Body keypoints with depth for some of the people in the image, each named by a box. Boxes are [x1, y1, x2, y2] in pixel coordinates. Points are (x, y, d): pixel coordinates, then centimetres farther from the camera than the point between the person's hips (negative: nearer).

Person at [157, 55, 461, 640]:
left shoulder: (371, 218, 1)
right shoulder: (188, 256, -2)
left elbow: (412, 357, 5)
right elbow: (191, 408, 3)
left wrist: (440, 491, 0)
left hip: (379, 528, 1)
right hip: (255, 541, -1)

**********

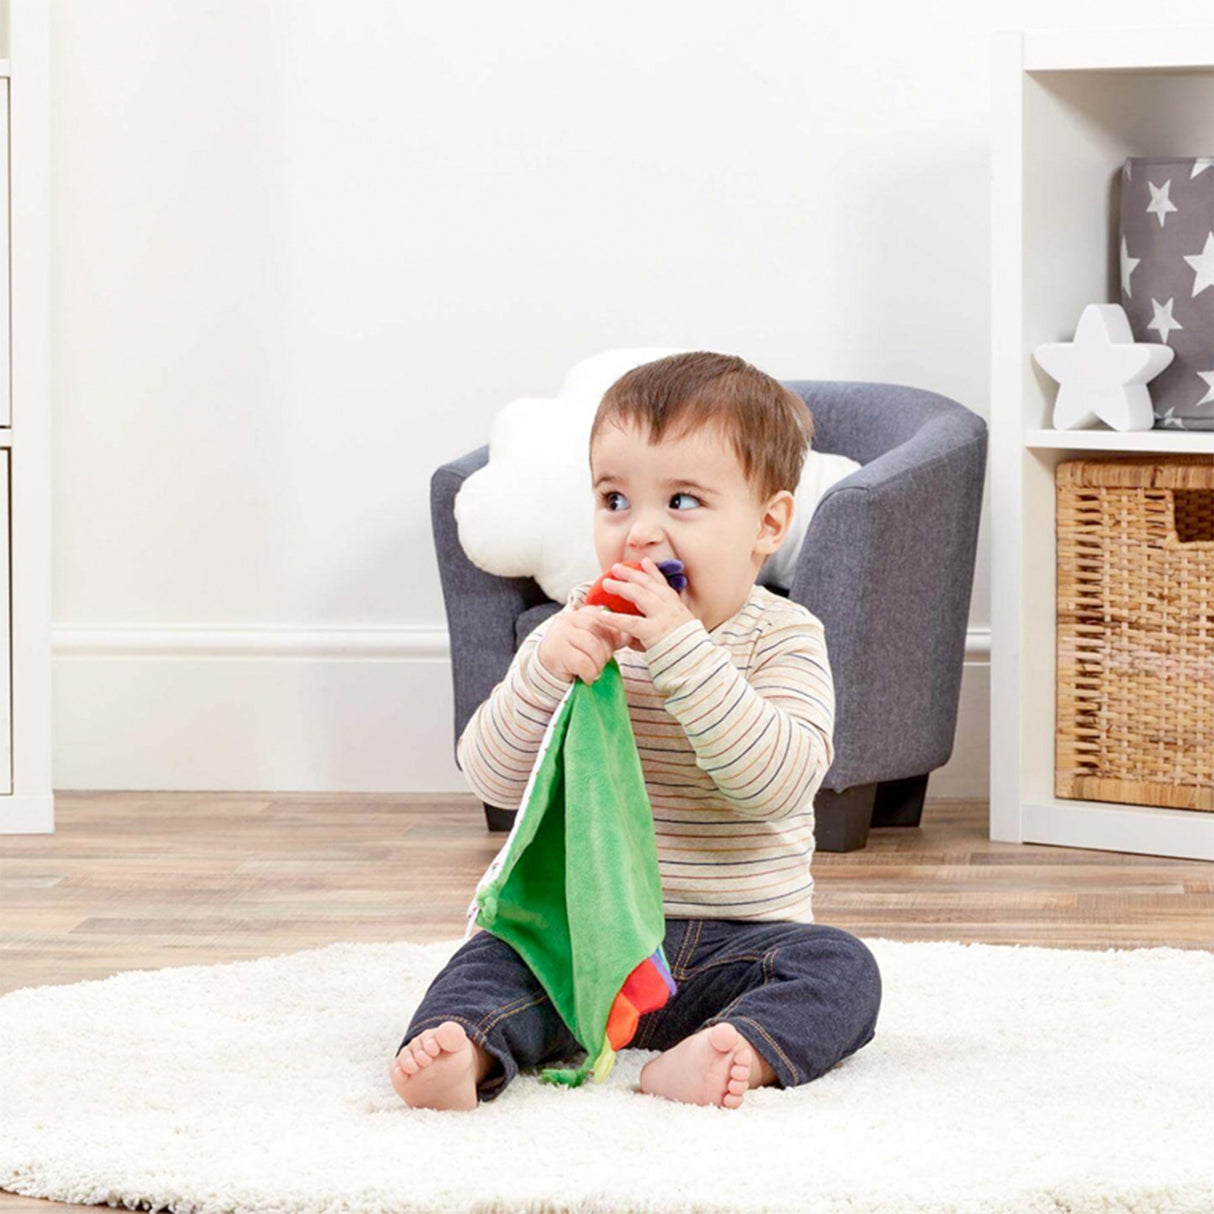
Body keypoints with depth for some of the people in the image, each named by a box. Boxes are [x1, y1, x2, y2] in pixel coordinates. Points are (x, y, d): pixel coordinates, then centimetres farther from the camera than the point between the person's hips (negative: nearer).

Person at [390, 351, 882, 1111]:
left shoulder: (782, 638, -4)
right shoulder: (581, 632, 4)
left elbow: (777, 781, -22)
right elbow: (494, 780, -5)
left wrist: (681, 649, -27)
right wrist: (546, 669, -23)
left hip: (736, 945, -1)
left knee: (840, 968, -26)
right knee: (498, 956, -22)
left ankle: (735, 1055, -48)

**********

### What needs to be done
Copy out word for word the records from the line holding "left elbow: (777, 781, -22)" through the line holding "left ankle: (735, 1055, -48)", inclusive.

### Output below
left elbow: (777, 781, -22)
right elbow: (494, 780, -5)
left wrist: (681, 649, -27)
right wrist: (546, 669, -23)
left hip: (736, 945, -1)
left knee: (840, 968, -26)
right knee: (498, 956, -22)
left ankle: (735, 1055, -48)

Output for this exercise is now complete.